» **EXERCISE BRIEF**: Working from the records below, repeat exactly the lines starting at the line that contains "III. Consent Agenda" and ending at the line that contains "This meeting is", inclusive.

» **SUPPLIED MATERIAL**:
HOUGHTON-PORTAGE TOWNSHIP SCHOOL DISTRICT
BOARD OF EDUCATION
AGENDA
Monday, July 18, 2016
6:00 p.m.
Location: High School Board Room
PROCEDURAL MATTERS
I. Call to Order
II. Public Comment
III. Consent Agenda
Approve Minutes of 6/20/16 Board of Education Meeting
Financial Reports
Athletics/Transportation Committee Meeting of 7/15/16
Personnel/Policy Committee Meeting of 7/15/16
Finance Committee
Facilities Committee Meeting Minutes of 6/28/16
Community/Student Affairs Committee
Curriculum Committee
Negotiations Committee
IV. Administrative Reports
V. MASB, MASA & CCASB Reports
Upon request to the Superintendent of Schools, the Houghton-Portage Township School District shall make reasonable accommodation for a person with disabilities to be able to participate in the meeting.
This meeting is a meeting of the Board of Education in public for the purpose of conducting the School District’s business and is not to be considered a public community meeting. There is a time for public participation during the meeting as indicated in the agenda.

--

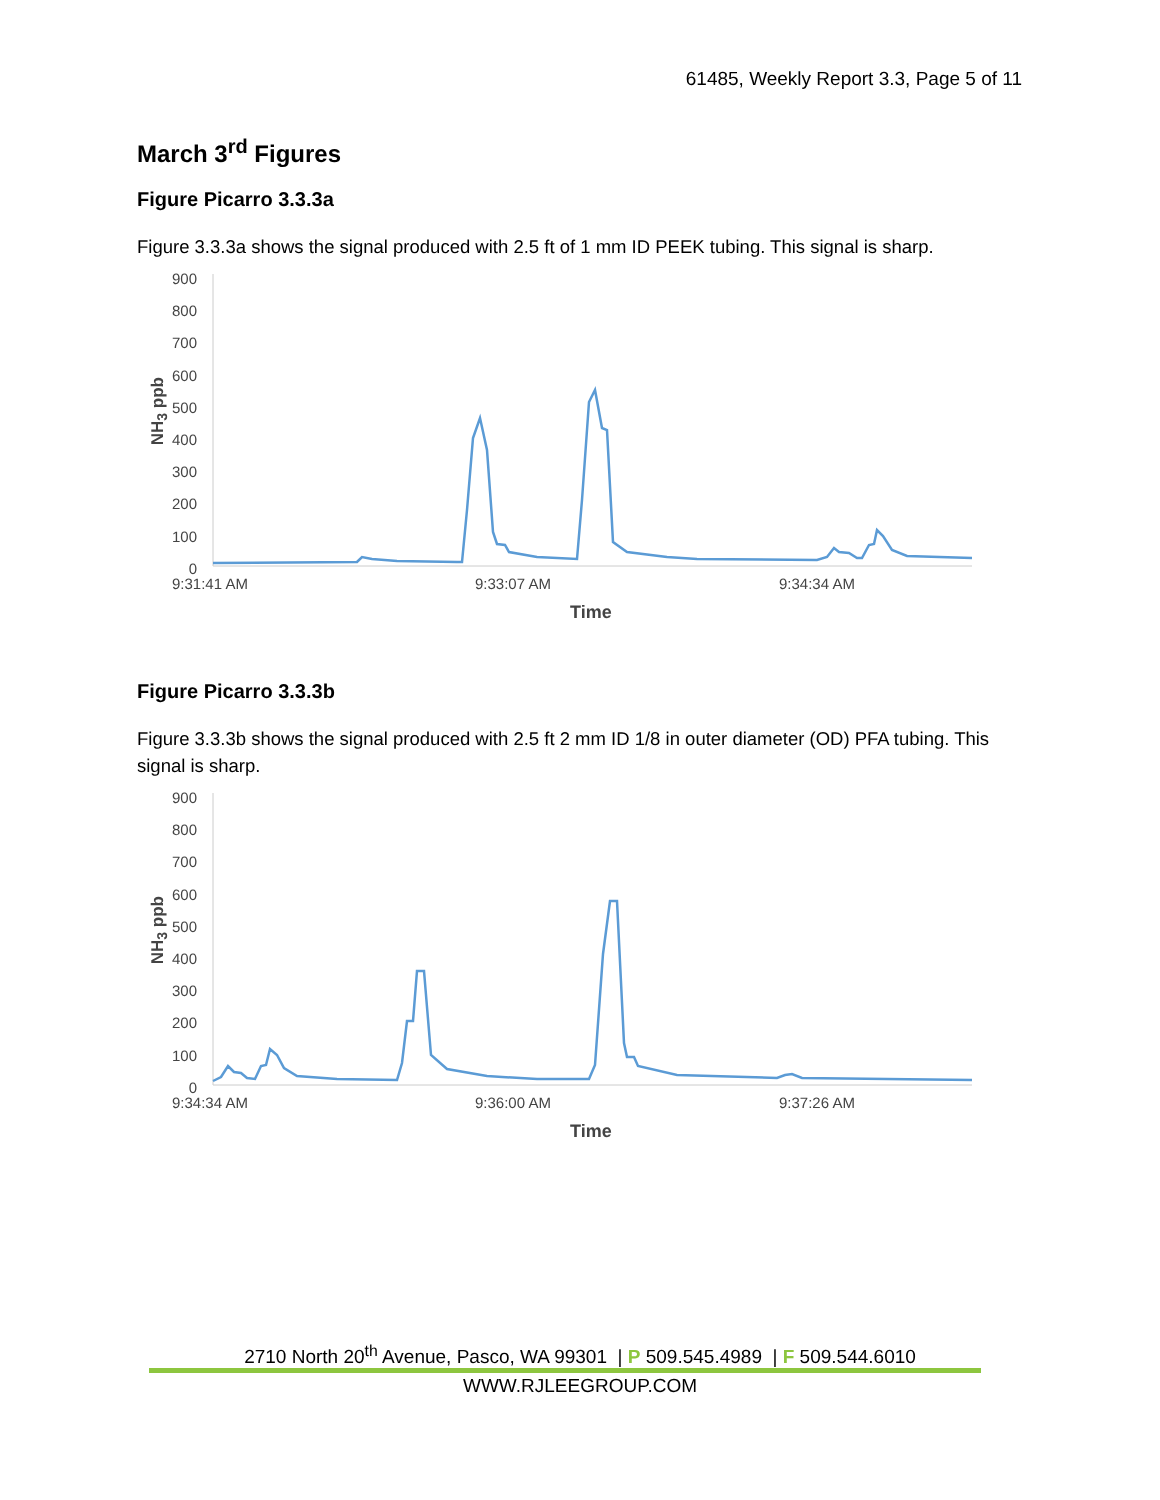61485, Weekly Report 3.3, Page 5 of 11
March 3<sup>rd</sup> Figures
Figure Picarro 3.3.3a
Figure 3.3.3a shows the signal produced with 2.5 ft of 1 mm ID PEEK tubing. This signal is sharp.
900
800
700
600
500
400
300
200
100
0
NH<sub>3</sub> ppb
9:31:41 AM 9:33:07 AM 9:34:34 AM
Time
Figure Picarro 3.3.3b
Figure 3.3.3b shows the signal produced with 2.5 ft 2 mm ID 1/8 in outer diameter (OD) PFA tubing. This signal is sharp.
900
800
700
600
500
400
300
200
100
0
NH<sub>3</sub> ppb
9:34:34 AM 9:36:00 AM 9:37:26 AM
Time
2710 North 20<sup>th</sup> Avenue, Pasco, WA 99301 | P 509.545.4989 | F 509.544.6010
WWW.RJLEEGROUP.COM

» **RESULT OF THIS TASK**:
III. Consent Agenda
Approve Minutes of 6/20/16 Board of Education Meeting
Financial Reports
Athletics/Transportation Committee Meeting of 7/15/16
Personnel/Policy Committee Meeting of 7/15/16
Finance Committee
Facilities Committee Meeting Minutes of 6/28/16
Community/Student Affairs Committee
Curriculum Committee
Negotiations Committee
IV. Administrative Reports
V. MASB, MASA & CCASB Reports
Upon request to the Superintendent of Schools, the Houghton-Portage Township School District shall make reasonable accommodation for a person with disabilities to be able to participate in the meeting.
This meeting is a meeting of the Board of Education in public for the purpose of conducting the School District’s business and is not to be considered a public community meeting. There is a time for public participation during the meeting as indicated in the agenda.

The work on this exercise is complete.